Effect of CYP2D6*4, CYP2D6*10 polymorphisms on the safety of treatment with timolol maleate in patients with glaucoma.

Abstract

Timolol maleate is used for the treatment of glaucoma and metabolized by cytochrome CYP2D6 in the liver. The aim of this study was the evaluation of the influence of CYP2D6*4 and CYP2D6*10 gene polymorphisms on the safety of medications containing 0.5% of timolol maleate as glaucoma treatment in patients with primary open-angle glaucoma (POAG). 105 patients with POAG were prescribed glaucoma medications, containing 0.5% timolol maleate.

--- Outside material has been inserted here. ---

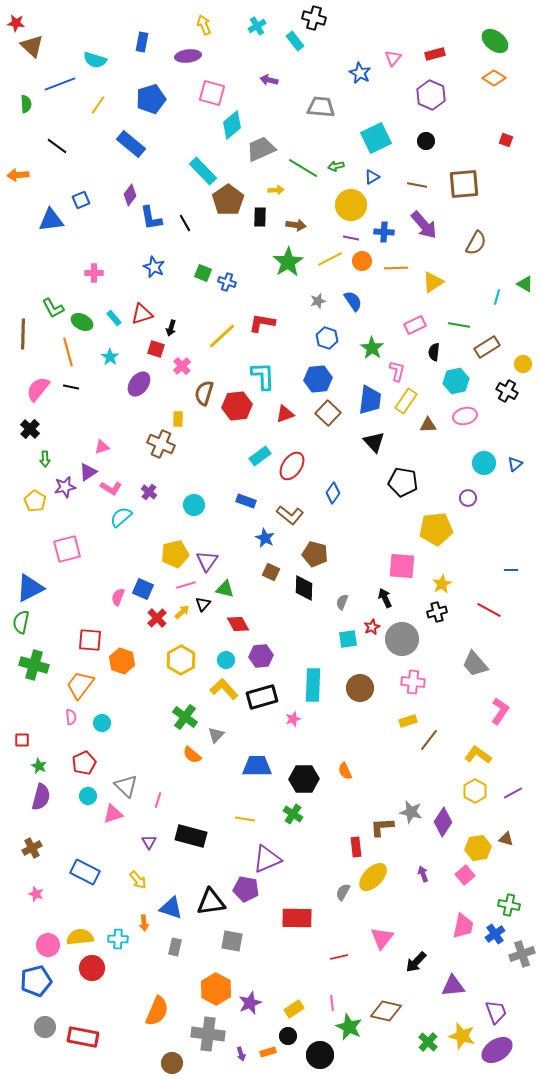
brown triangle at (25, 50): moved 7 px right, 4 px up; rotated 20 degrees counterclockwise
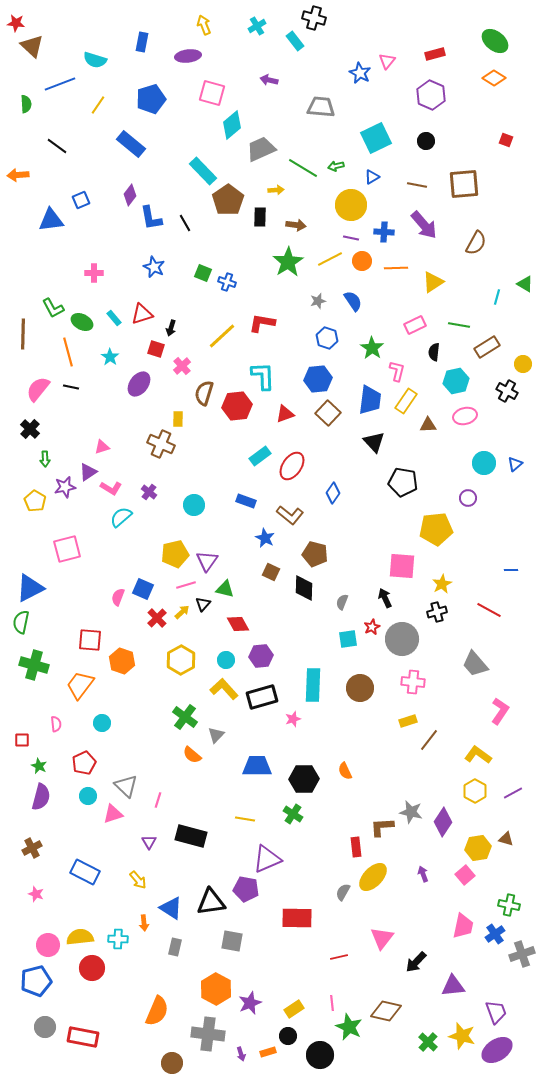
pink triangle at (393, 58): moved 6 px left, 3 px down
pink semicircle at (71, 717): moved 15 px left, 7 px down
blue triangle at (171, 908): rotated 15 degrees clockwise
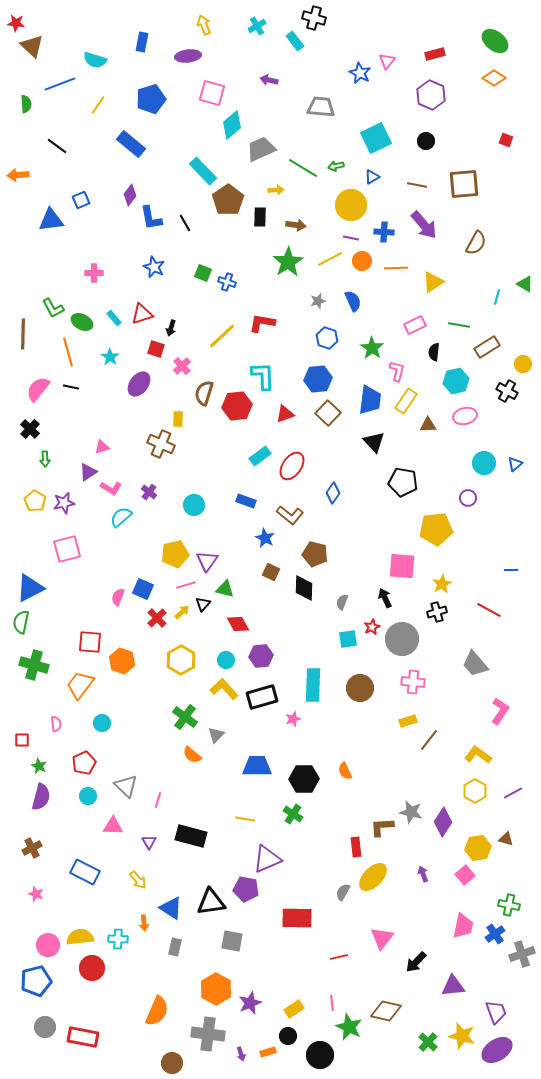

The safety of glaucoma treatment was determined by electrocardiography (ECG) (to assess heart rate (HR) and PQ interval) and blood pressure (BP) measurements. The real-time polymerase chain reaction method was used for the detection of single nucleotide polymorphisms (SNP). The risk of adverse drug reactions was higher in patients with the CYP2D6*4GA genotype compared with GG: mean HR change at 1month (2.88±4.68 and 6.44±5.57, p<0.001) and 6months (5.14±8.93 and 7.88±5.65, p<0.001), mean PQ interval change at 1 (0.01±0.031 and 0.02±0.022, p=0.003) and 6months (0.01±0.032 and 0.02±0.024, p=0.003). The risk of adverse drug reactions was higher in patients with the CYP2D6*10 CT genotype compared with CC: mean HR change at 1month (2.94±4.65 and 6.34±5.66, p<0.001) and 6months (5.20±8.90 and 7.78±5.75, p<0.001), mean PQ interval change at 1 (0.01±0.032 and 0.02±0.021, p=0.014) and 6months (0.01±0.033 and 0.02±0.022, p=0.014). CYP2D6*4 and CYP2D6*10 gene polymorphisms may affect a higher risk of timolol-induced bradycardia and increased PQ interval of treatment medications containing 0.5% of timolol maleate in patients with POAG.